AIPM Executive Director Bob Twillman, PhD, responded, noting that in his experience, instead of calling in a verbal order to a resident, he might focus on sharing the assessment results and explaining why the treatment plan is what it is. “We need to aim for transdisciplinary care over multi- or inter-disciplinary care—we all need to be experts at what we do,” he said. “I need to be an expert on the psychology of pain why also understanding what the interventional options are and why and when they may be helpful to explain to the patient.”

Added Daniel B. Carr, MD, of Tufts Medical School: “Pain cannot be treated when some team members undermine others or when attending physicians deny their residents’ requests to carry out an order from another team member.” Andrey Ostrovsky, MD, of the Baltimore-based Concerted Care Group, chimed in as well: “We need a culture that awards interdisciplinary care – it’s not going to come from legislation. Furthermore, transdisciplinary care may alleviate silos and even turnover in specialties.” Read more about the intersection of chronic pain, opioid use, and mental health in this town hall overview.

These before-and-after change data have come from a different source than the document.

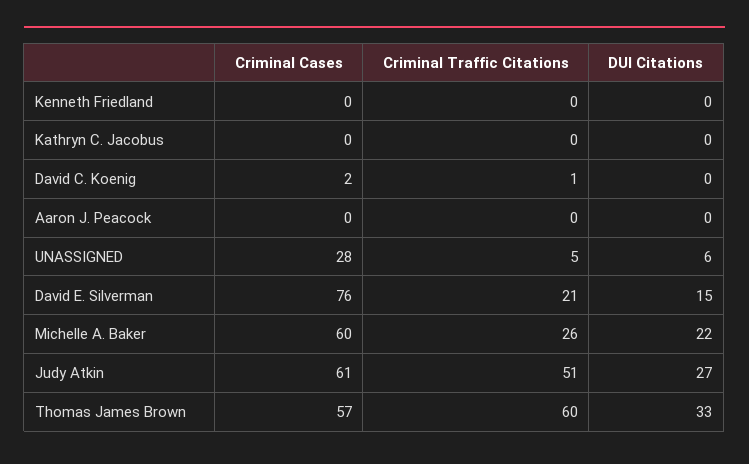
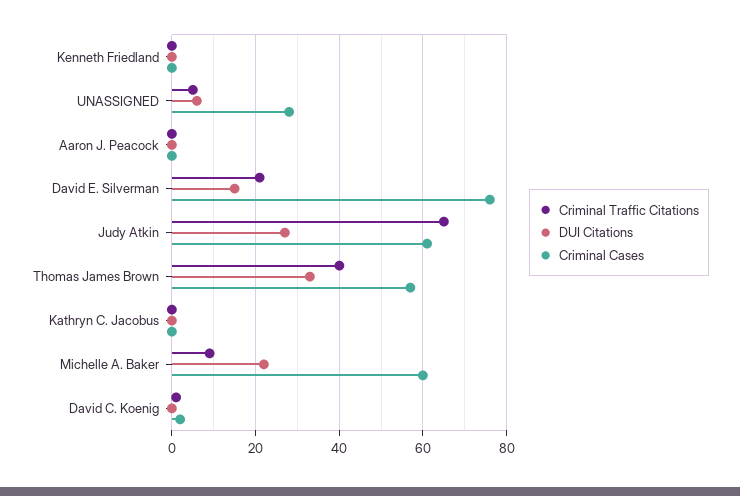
  {
    "Criminal Cases": {
      "Kenneth Friedland": 0,
      "Kathryn C. Jacobus": 0,
      "David C. Koenig": 2,
      "Aaron J. Peacock": 0,
      "UNASSIGNED": 28,
      "David E. Silverman": 76,
      "Michelle A. Baker": 60,
      "Judy Atkin": 61,
      "Thomas James Brown": 57
    },
    "Criminal Traffic Citations": {
      "Kenneth Friedland": 0,
      "Kathryn C. Jacobus": 0,
      "David C. Koenig": 1,
      "Aaron J. Peacock": 0,
      "UNASSIGNED": 5,
      "David E. Silverman": 21,
-     "Michelle A. Baker": 26,
+     "Michelle A. Baker": 10,
-     "Judy Atkin": 51,
+     "Judy Atkin": 65,
-     "Thomas James Brown": 60
+     "Thomas James Brown": 40
    },
    "DUI Citations": {
      "Kenneth Friedland": 0,
      "Kathryn C. Jacobus": 0,
      "David C. Koenig": 0,
      "Aaron J. Peacock": 0,
      "UNASSIGNED": 6,
      "David E. Silverman": 15,
      "Michelle A. Baker": 22,
      "Judy Atkin": 27,
      "Thomas James Brown": 33
    }
  }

It was pointed also out, with audience applause, that the bedside nurses and even cleaning crew often know more about what a hospital pain patient may be going through because they talk to the patients most. Several nurses in attendance at the AIPM summit made a point of noting how well trained they are in complementary practices, such as homeopathy and even cannabis use (see the American Holistic Nurses Association, among others), and are taking on increasing responsibilities to not only deliver this kind of care but also to explain its value to physicians.